Friday, June 29, 2007

If we ignore the problem, it might go away

So you may conclude about the US illegal immigrant problem from reading Robert Dunn's article on TCS Daily:
As the debate over illegal immigration from Mexico rages in Washington and across the country, and as the administration's reform bill hangs by a thread, few Americans are aware that this problem will automatically decline and eventually become a vague memory.

There has been a stunning decline in the fertility rate in Mexico, which means that, in a few years there will not be many teenagers in Mexico looking for work in the United States or anywhere else. If this trend in the fertility rate continues, Mexico will resemble Japan and Italy - rapidly aging populations with too few young workers to support the economy.

According to the World Bank's 2007 Annual Development Indicators, in 1990 Mexico had a fertility rate of 3.3 children per female, but by 2005, that number had fallen by 36 percent to 2.1, which is the Zero Population Growth rate. That is an enormous decline in the number of Mexican infants per female. The large number of women currently in their reproductive years means that there are still quite a few babies, but as this group ages, the number of infants will decline sharply. If this trend toward fewer children per female continues, there being no apparent reason for it to cease, the number of young people in the Mexican population will decline significantly just when the number of elderly is rising. As labor markets in Mexico tighten and wage rates rise, far fewer Mexican youngsters will be interested in coming to the United States. Since our baby boomers will be retiring at the same time, we could face a severe labor shortage.

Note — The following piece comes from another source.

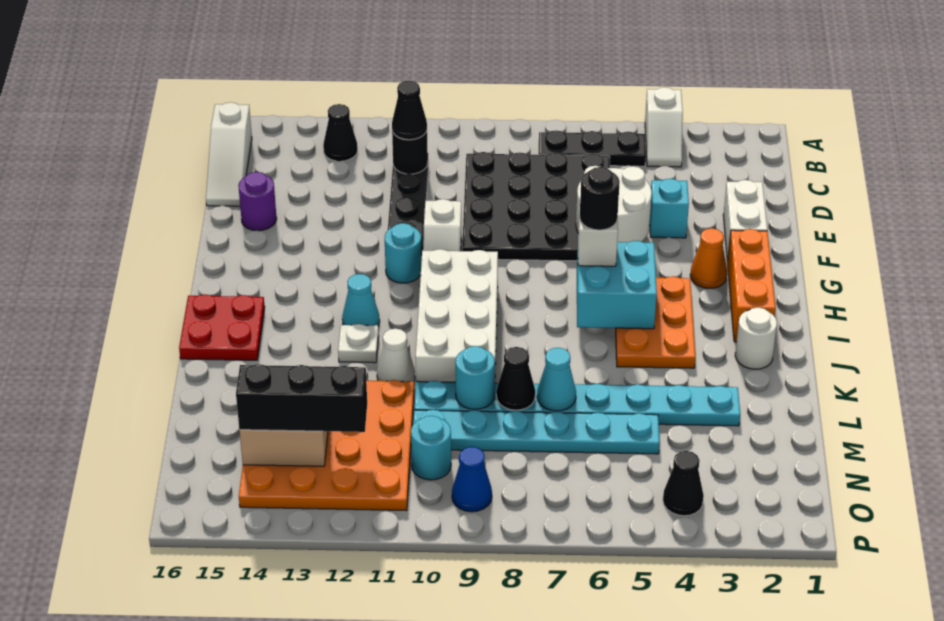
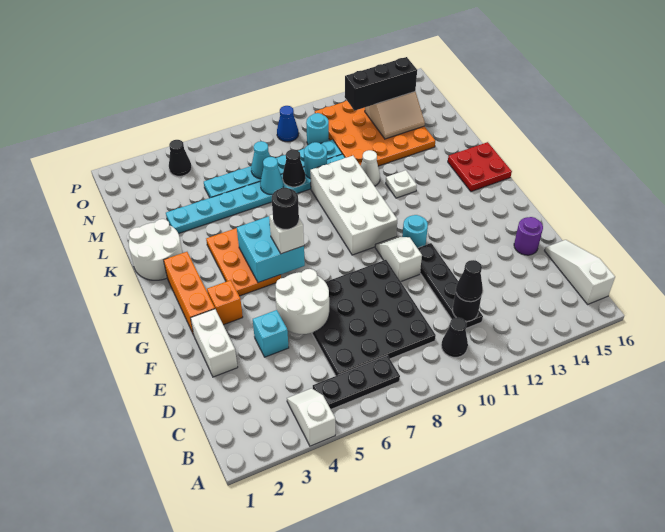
black 1x1 cone [323,104,358,161] -> black 1x1 cone moved to [441,318,468,357]
orange 1x1 cone [690,228,727,288] -> orange 1x1 brick [207,280,243,325]
cyan 1x1 cone [342,274,380,326] -> cyan 1x1 cone moved to [251,141,270,179]
white 1x1 round brick [735,307,777,369] -> white 2x2 round brick [129,219,182,280]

There have been significant declines in fertility rates across Latin America, but Mexico's has been unusually sharp. In El Salvador, another country from which immigrants come, a 3.7 rate in 1990 became 2.5 by 2005. Guatemala is now at 4.3, but that is far lower than it was in 1990. Jamaica, another source of illegal U. S. immigrants, has fallen from 2.9 to 2.4 over the same period. Chile and Costa Rica, at 2.0, are actually slightly below a replacement rate. Trinidad and Tobago, at 1.6, is well below ZPG. For all of Latin American and the Caribbean, a rate of 3.2 in 1990 fell to 2.4 in 2005, a decline of 25 percent. This means less pressure on the United States from illegal immigrants from the entire area, not just from Mexico. A powerful demographic transition is well underway, and soon many of these countries may be worried about there being too few babies rather than too many. We may miss this labor, and wonder how we will replace it.

What is going on in Latin America? Better education and improved job opportunities for women mean that it has become quite expensive for them to leave the labor force to have more children. The improved availability of birth control technology and liberalization of abortion rules in some countries mean that it is easier for women to avoid that outcome.

Fertility rates are declining across the globe, but the change is particular striking to our south. The world fertility rate fell from 3.1 to 2.6 over the 1990-2005 period. The population bomb is becoming a fire cracker.

I can't imagine who will be more disappointed by this development, the Democrat party or the Catholic Church. One thing is for certain - the cost of landscaping services will balloon over the next two decades.

4 Comments:

Blogger Harry Eagar said...

Or perhaps the rate is declining because the population is in despair?

Because it lives in a failed state?

A great deal of the blame for which lies in the evacuation of the livelier fraction of the population north?

Anyhow, I heard from someone that the cheapest product in the market isn't always the best buy.

Who was that? O, yeah. Me.

Well, seriously. Why isn't Mexico rich?

June 29, 2007 4:01 PM  
Blogger Bret said...

Don't worry about landscaping costs. Within two decades, landscaping robots will be very well developed.

harry eagar,

Why would Mexico be rich? Poverty is the default state of a State. Besides, things are getting better in Mexico - just very slowly.

June 29, 2007 5:07 PM  
Blogger Oroborous said...

The illegal immigration problem will go away, but not necessarily just because fewer people may seek to emigrate to America - it'll also be because, maybe even primarily because, pretty soon there will be far more jobs available than there will be people to fill them.

Over at Bret's blog, Great Guys, he posts about the work his company is doing on ag robots, (entitled "Agricultural Robots"), because there is already a shortage of workers desperate enough to do stoop labor for a pittance.

June 29, 2007 7:03 PM  
Blogger Bret said...

oroborous wrote: "...there is already a shortage of workers desperate enough to do stoop labor for a pittance."

It's getting well beyond the pittance stage, by the way. The Washington Apple Growers pay their workers as much as $25/hour. And still they have trouble attracting workers.